*Data records*
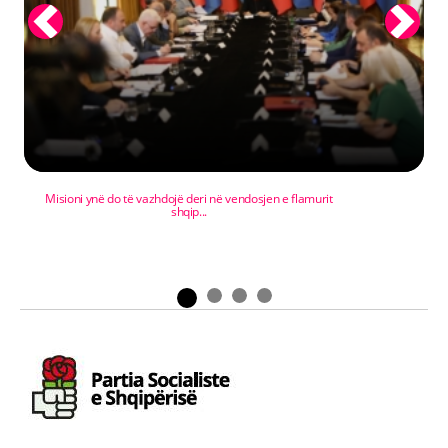
Previous
Next
Misioni ynë do të vazhdojë deri në vendosjen e flamurit
shqip...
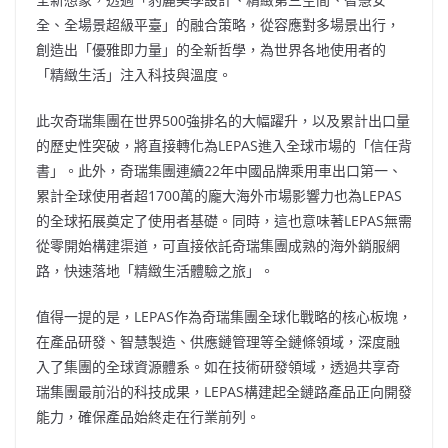
全、全場景超級平臺」的融合策略，從容應對多場景出行，
創造出「優雅即力量」的全新哲學，為世界各地使用者的
「精緻生活」注入科技與溫度。
此次奇瑞集團在世界500強排名的大幅躍升，以及累計出口量
的歷史性突破，將直接轉化為LEPAS進入全球市場的「信任背
書」。此外，奇瑞集團連續22年中國品牌乘用車出口第一、
累計全球使用者超1700萬的龐大海外市場影響力也為LEPAS
的全球拓展奠定了使用者基礎。同時，這也意味著LEPAS無需
從零開始構建渠道，可直接依託奇瑞集團成熟的海外銷服網
路，快速落地「精緻生活體驗之旅」。
值得一提的是，LEPAS作為奇瑞集團全球化戰略的核心板塊，
在產品研發、智慧製造、供應鏈管理等全鏈條領域，深度融
入了集團的全球資源體系。如在技術研發領域，透過共享奇
瑞集團最前沿的科技成果，LEPAS構建起全鏈路產品正向開發
能力，確保產品始終走在行業前列。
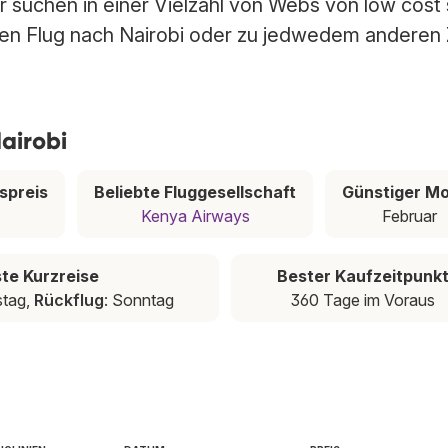
ir suchen in einer Vielzahl von Webs von low cost
sten Flug nach Nairobi oder zu jedwedem anderen 
airobi
spreis
Beliebte Fluggesellschaft
Günstiger M
Kenya Airways
Februar
te Kurzreise
Bester Kaufzeitpunk
stag,
Rückflug
: Sonntag
360 Tage im Voraus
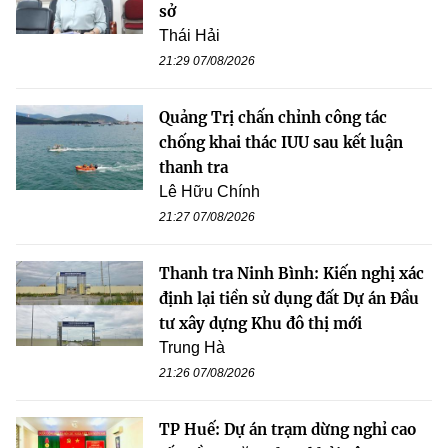
sở
Thái Hải
21:29 07/08/2026
Quảng Trị chấn chỉnh công tác
chống khai thác IUU sau kết luận
thanh tra
Lê Hữu Chính
21:27 07/08/2026
Thanh tra Ninh Bình: Kiến nghị xác
định lại tiền sử dụng đất Dự án Đầu
tư xây dựng Khu đô thị mới
Trung Hà
21:26 07/08/2026
TP Huế: Dự án trạm dừng nghỉ cao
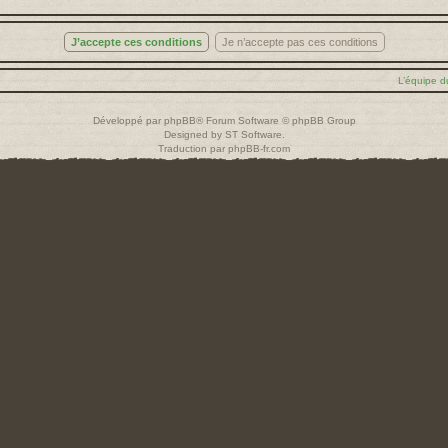
L’équipe d
Développé par
phpBB
® Forum Software © phpBB Group
Designed by
ST Software
.
Traduction par
phpBB-fr.com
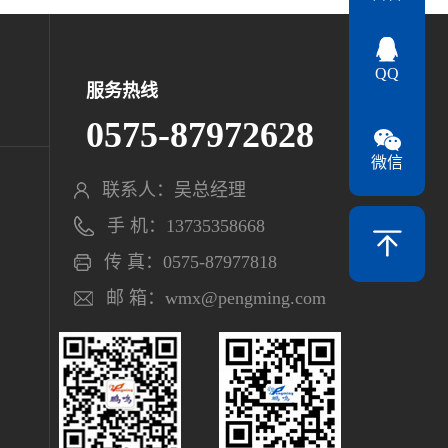
QQ
服务热线
0575-87972628
微信
联系人：吴总经理
手 机：13735358668
传 真：0575-87977818
邮 箱：wmx@pengming.com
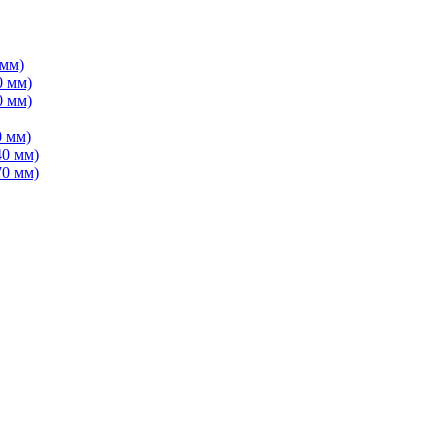
 мм)
0 мм)
0 мм)
 мм)
40 мм)
70 мм)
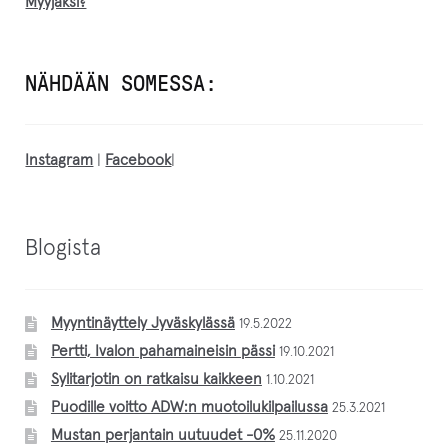
Myyjäksi?
NÄHDÄÄN SOMESSA:
Instagram
|
Facebook
|
Blogista
Myyntinäyttely Jyväskylässä
19.5.2022
Pertti, Ivalon pahamaineisin pässi
19.10.2021
Sylitarjotin on ratkaisu kaikkeen
1.10.2021
Puodille voitto ADW:n muotoilukilpailussa
25.3.2021
Mustan perjantain uutuudet -0%
25.11.2020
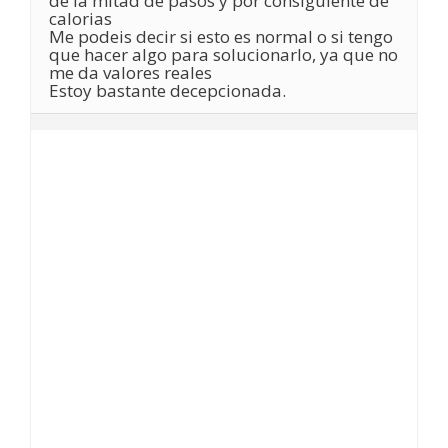
de la mitad de pasos y por consiguiente de
calorias
Me podeis decir si esto es normal o si tengo
que hacer algo para solucionarlo, ya que no
me da valores reales
Estoy bastante decepcionada.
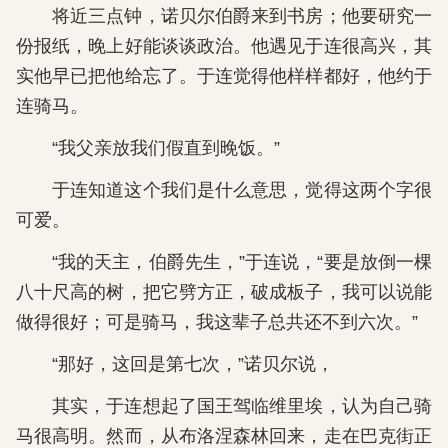
将近三点钟，诺贝尔伯爵来到书房；他要研究一
份报纸，晚上好能谈谈政治。他遇见于连很高兴，其
实他早已把他给忘了。于连觉得他样样都好，他约于
连骑马。
“我父亲放我们假直到晚饭。”
于连知道这个我们是什么意思，觉得这两个字很
可爱。
“我的天主，伯爵先生，”于连说，“要是放倒一棵
八十尺高的树，把它劈方正，破成板子，我可以说能
做得很好；可是骑马，我这辈子总共还不到六次。”
“那好，这回是第七次，”诺贝尔说，
其实，于连想起了国王驾临维里埃，认为自己骑
马很高明。然而，从布洛涅森林回来，走在巴克街正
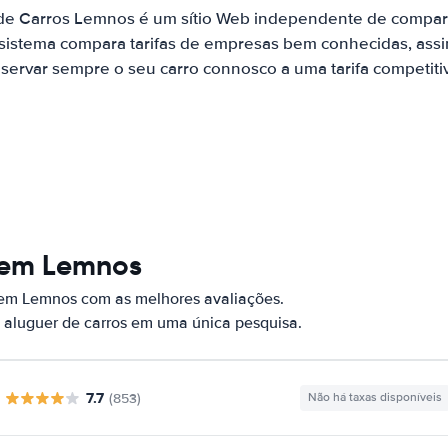
 de Carros Lemnos é um sítio Web independente de compar
 sistema compara tarifas de empresas bem conhecidas, assi
servar sempre o seu carro connosco a uma tarifa competiti
 em Lemnos
 em Lemnos com as melhores avaliações.
 aluguer de carros em uma única pesquisa.
7.7
(853)
Não há taxas disponíveis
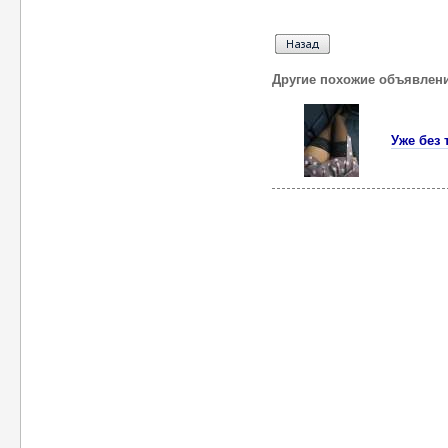
Другие похожие объявлен
Уже без 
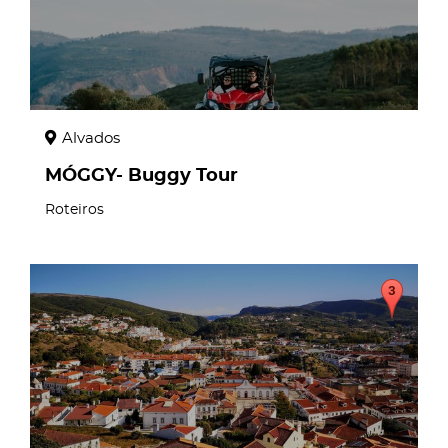
Alvados
MÓGGY- Buggy Tour
Roteiros
page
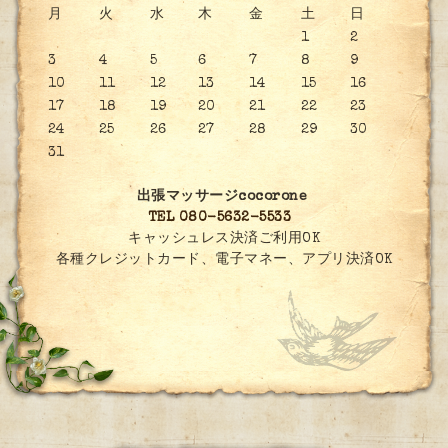
月
火
水
木
金
土
日
1
2
3
4
5
6
7
8
9
10
11
12
13
14
15
16
17
18
19
20
21
22
23
24
25
26
27
28
29
30
31
出張マッサージcocorone
TEL 080-5632-5533
キャッシュレス決済ご利用OK
各種クレジットカード、電子マネー、アプリ決済OK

*Job*
Reproduce the material from its start through the line containing "邮 箱：wmx@pengming.com", both ends included, keeping each line unchanged. Leave the pictures out of your answer.

*Reply to the task*
Previous
Next
Misioni ynë do të vazhdojë deri në vendosjen e flamurit
shqip...
全、全場景超級平臺」的融合策略，從容應對多場景出行，
創造出「優雅即力量」的全新哲學，為世界各地使用者的
「精緻生活」注入科技與溫度。
此次奇瑞集團在世界500強排名的大幅躍升，以及累計出口量
的歷史性突破，將直接轉化為LEPAS進入全球市場的「信任背
書」。此外，奇瑞集團連續22年中國品牌乘用車出口第一、
累計全球使用者超1700萬的龐大海外市場影響力也為LEPAS
的全球拓展奠定了使用者基礎。同時，這也意味著LEPAS無需
從零開始構建渠道，可直接依託奇瑞集團成熟的海外銷服網
路，快速落地「精緻生活體驗之旅」。
值得一提的是，LEPAS作為奇瑞集團全球化戰略的核心板塊，
在產品研發、智慧製造、供應鏈管理等全鏈條領域，深度融
入了集團的全球資源體系。如在技術研發領域，透過共享奇
瑞集團最前沿的科技成果，LEPAS構建起全鏈路產品正向開發
能力，確保產品始終走在行業前列。
ir suchen in einer Vielzahl von Webs von low cost
sten Flug nach Nairobi oder zu jedwedem anderen 
airobi
spreis
Beliebte Fluggesellschaft
Günstiger M
Kenya Airways
Februar
te Kurzreise
Bester Kaufzeitpunk
stag,
Rückflug
: Sonntag
360 Tage im Voraus
sở
Thái Hải
21:29 07/08/2026
Quảng Trị chấn chỉnh công tác
chống khai thác IUU sau kết luận
thanh tra
Lê Hữu Chính
21:27 07/08/2026
Thanh tra Ninh Bình: Kiến nghị xác
định lại tiền sử dụng đất Dự án Đầu
tư xây dựng Khu đô thị mới
Trung Hà
21:26 07/08/2026
TP Huế: Dự án trạm dừng nghỉ cao
L’équipe d
Développé par
phpBB
® Forum Software © phpBB Group
Designed by
ST Software
.
Traduction par
phpBB-fr.com
QQ
服务热线
0575-87972628
微信
联系人：吴总经理
手 机：13735358668
传 真：0575-87977818
邮 箱：wmx@pengming.com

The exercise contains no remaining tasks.